Kamis (24/03) sore, komunitas Kamisan Solo mengadakan aksi rutin di Bundaran Gladak. Aksi sore itu mengusung isu tentang Papua dengan tema “Papua Bukan Tanah Kosong.” Hal ini berangkat dari persoalan kemanusiaan di Papua yang tidak kunjung usai sampai sekarang. Tema yang dipilih menekankan bahwa tanah Papua bukan tanah tanpa kehidupan yang bisa diperlakukan semena-mena. Selama ini, masyarakat Papua, yang merupakan saudara setanah air kita, masih sering diabaikan hajat hidupnya.
Banyaknya pelanggaran HAM yang menimpa masyarakat Papua pun akhirnya membawa aktivis, mahasiswa, maupun yang hadir atas nama perseorangan berkumpul sore itu untuk menyatakan solidaritas mereka. Di bawah payung hitam, sekumpulan orang tersebut berdiri dan menjadikan pagelaran aksi Kamisan sebagai mimbar publik sehingga siapapun bisa bersuara di sana. Beberapa orang maju dan memberikan orasi, membawakan nyanyian, serta membaca puisi dukungan untuk masyarakat Papua secara umum.
“Jika dibilang negara tidak hadir dalam konflik Papua, itu tidak benar, kawan-kawan. Negara sangat hadir di tanah Papua, negara hadir dengan wajah kekerasan dan militerisme,” ucap salah satu orator.
Beberapa tuntutan pun keluar dari perwakilan komunitas Kamisan Solo, salah satunya ditujukan untuk pemerintah agar menghentikan tindakan militerisme di tanah Papua. Selain itu, juga untuk masyarakat secara luas supaya memandang warga Papua sebagai sesama manusia. “Papua butuh kedamaian, masih banyak tindakan rasisme yang diterima oleh warga Papua,” seru orator yang erat mencengkeram toanya.
“Berbicara tentang Papua, kita masih sering mendengar olok-olokan tentang mereka,” sahut orator lainnya yang merujuk pada maraknya rasisme terhadap warga Papua.

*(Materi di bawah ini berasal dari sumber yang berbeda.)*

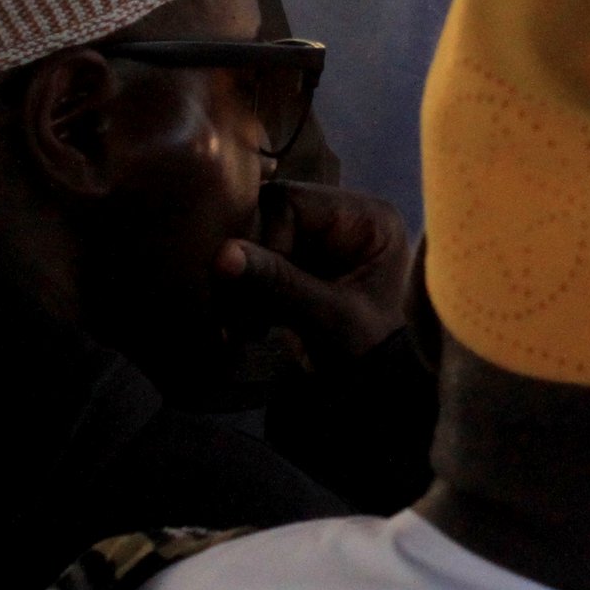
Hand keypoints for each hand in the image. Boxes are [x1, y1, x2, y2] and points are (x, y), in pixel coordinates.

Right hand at [220, 180, 416, 364]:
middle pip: (271, 218)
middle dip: (250, 262)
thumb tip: (222, 255)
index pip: (293, 202)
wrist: (367, 387)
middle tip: (236, 306)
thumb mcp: (326, 315)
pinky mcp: (298, 265)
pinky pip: (257, 264)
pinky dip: (246, 293)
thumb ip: (278, 282)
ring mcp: (319, 241)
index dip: (262, 238)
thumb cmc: (364, 349)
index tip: (251, 284)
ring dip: (244, 282)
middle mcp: (344, 219)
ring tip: (245, 323)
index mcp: (367, 218)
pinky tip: (249, 326)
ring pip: (257, 241)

Konflik Papua bukan merupakan konflik baru, tetapi masih banyak juga lapisan masyarakat yang tidak menaruh perhatian terhadapnya. Hingga saat ini, konflik bersenjata antara warga Papua dengan aparat militer masih terus berlanjut dan sudah banyak korban yang berjatuhan dari kedua belah pihak. Isu tentang Papua sangat butuh didengungkan agar semakin banyak masyarakat yang terbuka disaat pemerintah seolah tidak memiliki itikad baik untuk menyelesaikannya.
Aksi Kamisan ke-80 ini digelar dengan harapan semakin banyak orang yang memahami isu kemanusiaan ini dan mampu bersama-sama membuat gerakan untuk membantu masyarakat Papua. Aksi yang digelar selama kurang lebih satu jam itu terpaksa harus berhenti sebab cuaca yang tidak mendukung.